On the contrary, in f(x)=+1, which represents the soft margin hyperplane of a non-shot boundary class, the conditional probability of a non-shot boundary class is almost 1.0, and therefore, the vicinity of hyperplane is configured only by the non-shot boundary class instances. In the support vectors existing on the hyperplane of f(x)=−1, the reliability of the imparted label is also high and the separation from the other classes in the vicinity (=non-shot boundary classes) is not very good.

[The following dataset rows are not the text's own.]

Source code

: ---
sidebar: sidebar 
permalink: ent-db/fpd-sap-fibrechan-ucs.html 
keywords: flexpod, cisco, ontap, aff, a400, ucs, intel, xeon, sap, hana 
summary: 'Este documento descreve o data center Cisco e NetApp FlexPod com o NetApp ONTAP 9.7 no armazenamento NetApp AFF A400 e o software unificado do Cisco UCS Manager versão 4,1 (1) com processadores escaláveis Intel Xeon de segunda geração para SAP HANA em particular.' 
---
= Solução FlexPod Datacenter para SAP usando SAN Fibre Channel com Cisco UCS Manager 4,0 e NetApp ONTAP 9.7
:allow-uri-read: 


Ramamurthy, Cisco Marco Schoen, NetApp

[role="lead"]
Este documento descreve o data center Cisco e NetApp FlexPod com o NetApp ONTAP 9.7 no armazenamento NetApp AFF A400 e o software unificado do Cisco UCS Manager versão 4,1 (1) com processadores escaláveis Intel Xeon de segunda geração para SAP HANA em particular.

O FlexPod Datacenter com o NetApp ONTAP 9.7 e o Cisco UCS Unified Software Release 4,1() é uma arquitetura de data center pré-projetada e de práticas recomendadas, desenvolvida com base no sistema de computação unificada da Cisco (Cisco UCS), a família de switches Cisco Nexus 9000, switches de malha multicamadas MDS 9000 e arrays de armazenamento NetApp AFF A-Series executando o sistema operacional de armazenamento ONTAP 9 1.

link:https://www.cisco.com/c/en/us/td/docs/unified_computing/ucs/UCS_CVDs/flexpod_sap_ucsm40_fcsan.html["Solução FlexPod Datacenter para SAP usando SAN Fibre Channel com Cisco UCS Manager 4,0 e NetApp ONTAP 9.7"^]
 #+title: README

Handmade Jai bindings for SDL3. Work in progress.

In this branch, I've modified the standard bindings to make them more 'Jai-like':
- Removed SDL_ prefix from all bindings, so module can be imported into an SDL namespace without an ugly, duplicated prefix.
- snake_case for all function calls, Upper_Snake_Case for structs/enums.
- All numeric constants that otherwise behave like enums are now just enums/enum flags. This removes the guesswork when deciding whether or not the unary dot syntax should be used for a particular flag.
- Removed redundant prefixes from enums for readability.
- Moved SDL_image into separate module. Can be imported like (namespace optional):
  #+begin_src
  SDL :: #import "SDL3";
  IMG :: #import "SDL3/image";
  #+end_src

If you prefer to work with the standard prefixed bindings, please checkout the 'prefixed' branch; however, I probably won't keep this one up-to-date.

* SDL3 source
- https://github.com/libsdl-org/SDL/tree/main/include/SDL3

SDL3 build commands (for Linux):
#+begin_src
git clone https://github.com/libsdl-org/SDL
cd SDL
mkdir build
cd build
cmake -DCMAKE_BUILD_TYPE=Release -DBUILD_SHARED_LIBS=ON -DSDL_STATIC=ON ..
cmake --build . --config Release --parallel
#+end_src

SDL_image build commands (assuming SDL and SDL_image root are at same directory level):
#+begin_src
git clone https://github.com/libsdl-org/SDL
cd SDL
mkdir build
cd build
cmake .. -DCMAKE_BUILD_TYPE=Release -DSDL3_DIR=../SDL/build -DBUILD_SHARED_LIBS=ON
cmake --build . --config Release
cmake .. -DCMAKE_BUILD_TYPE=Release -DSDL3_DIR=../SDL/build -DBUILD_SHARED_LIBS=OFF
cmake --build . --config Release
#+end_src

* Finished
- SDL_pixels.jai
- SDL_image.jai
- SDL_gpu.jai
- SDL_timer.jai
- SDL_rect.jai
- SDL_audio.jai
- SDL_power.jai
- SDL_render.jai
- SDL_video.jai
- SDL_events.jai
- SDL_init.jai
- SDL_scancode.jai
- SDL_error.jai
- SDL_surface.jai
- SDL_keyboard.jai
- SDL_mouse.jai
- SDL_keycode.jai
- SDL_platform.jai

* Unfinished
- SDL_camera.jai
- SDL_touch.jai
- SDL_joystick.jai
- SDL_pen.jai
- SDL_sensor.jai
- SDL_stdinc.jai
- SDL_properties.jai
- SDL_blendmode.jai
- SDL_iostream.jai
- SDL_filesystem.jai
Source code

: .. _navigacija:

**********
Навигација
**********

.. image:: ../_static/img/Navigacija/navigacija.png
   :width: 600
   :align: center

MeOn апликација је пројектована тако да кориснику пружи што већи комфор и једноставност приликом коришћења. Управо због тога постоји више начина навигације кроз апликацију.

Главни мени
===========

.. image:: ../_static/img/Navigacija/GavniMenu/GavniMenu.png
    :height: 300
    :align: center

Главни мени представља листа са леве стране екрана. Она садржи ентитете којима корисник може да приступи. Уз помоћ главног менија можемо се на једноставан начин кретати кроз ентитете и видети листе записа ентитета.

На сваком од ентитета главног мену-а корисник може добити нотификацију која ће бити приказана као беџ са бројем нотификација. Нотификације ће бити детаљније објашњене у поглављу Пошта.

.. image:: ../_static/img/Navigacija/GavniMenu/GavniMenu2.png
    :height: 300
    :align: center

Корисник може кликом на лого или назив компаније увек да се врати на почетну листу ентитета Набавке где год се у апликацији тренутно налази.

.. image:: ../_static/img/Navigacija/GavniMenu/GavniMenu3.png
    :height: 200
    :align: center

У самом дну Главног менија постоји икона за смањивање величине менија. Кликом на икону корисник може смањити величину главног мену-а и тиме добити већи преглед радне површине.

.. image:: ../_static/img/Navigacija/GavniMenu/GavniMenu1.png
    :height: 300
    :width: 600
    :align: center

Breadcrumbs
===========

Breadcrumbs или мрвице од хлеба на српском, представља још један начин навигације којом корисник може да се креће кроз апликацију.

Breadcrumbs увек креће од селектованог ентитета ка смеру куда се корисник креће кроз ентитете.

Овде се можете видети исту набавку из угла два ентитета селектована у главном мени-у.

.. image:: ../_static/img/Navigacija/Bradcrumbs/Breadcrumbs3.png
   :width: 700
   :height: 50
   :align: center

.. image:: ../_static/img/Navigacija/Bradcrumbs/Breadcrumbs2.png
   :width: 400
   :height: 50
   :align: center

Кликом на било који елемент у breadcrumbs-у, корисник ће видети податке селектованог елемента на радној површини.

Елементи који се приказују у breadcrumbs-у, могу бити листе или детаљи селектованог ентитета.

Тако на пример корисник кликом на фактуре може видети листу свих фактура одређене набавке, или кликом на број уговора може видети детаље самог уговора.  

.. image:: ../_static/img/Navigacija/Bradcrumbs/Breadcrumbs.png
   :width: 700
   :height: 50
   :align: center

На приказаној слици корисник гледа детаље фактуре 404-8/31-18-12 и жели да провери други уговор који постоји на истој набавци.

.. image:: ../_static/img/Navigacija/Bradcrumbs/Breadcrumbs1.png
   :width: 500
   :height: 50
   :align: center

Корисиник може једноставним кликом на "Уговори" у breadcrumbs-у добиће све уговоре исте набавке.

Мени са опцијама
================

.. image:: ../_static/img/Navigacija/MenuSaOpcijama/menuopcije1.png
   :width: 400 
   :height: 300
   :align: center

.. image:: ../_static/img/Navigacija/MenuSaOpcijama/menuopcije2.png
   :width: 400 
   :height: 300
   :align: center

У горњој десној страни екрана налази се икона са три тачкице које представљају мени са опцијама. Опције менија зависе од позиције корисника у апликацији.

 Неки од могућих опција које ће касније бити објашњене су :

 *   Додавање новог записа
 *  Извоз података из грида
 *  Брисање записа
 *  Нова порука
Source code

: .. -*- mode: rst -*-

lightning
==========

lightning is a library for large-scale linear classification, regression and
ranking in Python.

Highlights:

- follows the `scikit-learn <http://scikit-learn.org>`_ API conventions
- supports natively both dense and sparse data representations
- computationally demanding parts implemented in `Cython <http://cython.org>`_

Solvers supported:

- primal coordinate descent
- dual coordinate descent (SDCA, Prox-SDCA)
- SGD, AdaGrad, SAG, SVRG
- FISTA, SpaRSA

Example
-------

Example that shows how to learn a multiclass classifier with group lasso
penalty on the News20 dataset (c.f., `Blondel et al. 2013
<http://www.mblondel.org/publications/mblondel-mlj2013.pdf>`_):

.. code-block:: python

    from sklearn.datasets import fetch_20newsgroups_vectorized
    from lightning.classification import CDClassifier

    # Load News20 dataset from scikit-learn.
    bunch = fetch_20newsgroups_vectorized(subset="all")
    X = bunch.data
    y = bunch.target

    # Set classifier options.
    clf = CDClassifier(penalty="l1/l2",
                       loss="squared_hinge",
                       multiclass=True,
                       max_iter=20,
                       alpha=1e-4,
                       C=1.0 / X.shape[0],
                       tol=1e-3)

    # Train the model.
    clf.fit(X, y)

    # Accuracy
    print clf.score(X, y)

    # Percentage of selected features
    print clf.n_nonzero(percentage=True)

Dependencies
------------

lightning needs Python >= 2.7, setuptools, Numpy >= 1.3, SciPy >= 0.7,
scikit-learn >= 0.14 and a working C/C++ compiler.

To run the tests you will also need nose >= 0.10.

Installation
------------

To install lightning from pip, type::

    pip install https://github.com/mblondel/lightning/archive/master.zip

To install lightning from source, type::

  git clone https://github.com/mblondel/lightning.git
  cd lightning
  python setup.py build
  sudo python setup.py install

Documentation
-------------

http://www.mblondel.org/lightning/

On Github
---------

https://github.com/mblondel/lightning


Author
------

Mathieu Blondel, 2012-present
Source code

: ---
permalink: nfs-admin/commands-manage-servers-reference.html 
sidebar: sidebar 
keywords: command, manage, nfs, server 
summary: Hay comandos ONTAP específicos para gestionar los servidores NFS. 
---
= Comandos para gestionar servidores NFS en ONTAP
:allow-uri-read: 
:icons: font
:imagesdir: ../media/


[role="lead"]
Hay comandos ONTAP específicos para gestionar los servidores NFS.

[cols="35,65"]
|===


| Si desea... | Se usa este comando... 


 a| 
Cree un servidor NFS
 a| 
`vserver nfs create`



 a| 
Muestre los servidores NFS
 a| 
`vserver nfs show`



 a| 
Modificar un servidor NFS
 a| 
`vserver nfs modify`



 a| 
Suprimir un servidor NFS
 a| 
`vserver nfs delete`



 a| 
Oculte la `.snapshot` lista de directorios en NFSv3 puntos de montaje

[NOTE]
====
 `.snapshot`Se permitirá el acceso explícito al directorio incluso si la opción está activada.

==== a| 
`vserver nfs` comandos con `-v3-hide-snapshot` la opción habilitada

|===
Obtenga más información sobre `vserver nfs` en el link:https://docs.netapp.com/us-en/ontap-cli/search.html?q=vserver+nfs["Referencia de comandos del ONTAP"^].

Due to these reasons, in the present embodiment, the outlier existing on the margin hyperplane of “class of shot boundary instances” is removed.

Claims

1. A reducing method for a support vector comprising: a step of learning an SVM by using a set of training samples for initial learning which have known labels;a step of evaluating a training sample for initial learning corresponding to an outlier based on a parameter α value obtained by learning the SVM; anda step of removing the training sample for initial learning corresponding to the outlier from a set of the original training samples for initial learning.

2. The reducing method for a support vector according to claim 1, wherein the training sample for initial learning corresponding to the outlier is a sample near one soft margin hyperplane.

3. The reducing method for a support vector according to claim 1, wherein the training sample for initial learning corresponding to the outlier is a sample in which a value of the parameter α value is equal to a value of a hyper parameter C for a soft margin.

4. The reducing method for a support vector according to claim 1, further comprising: a step of re-learning the SVM by using a training sample in which the training sample for initial learning corresponding to the outlier is removed; anda step of evaluating a support vector based on the parameter α value obtained by the re-learning so as to create one new vector from the two closest support vectors belonging to the same class, thereby replacing the two support vectors with the one new support vector.

5. The reducing method for a support vector according to claim 2, further comprising: a step of re-learning the SVM by using a training sample in which the training sample for initial learning corresponding to the outlier is removed; anda step of evaluating a support vector based on the parameter α value obtained by the re-learning so as to create one new vector from the two closest support vectors belonging to the same class, thereby replacing the two support vectors with the one new support vector.

6. The reducing method for a support vector according to claim 3, further comprising: a step of re-learning the SVM by using a training sample in which the training sample for initial learning corresponding to the outlier is removed; anda step of evaluating a support vector based on the parameter α value obtained by the relearning so as to create one new vector from the two closest support vectors belonging to the same class, thereby replacing the two support vectors with the one new support vector.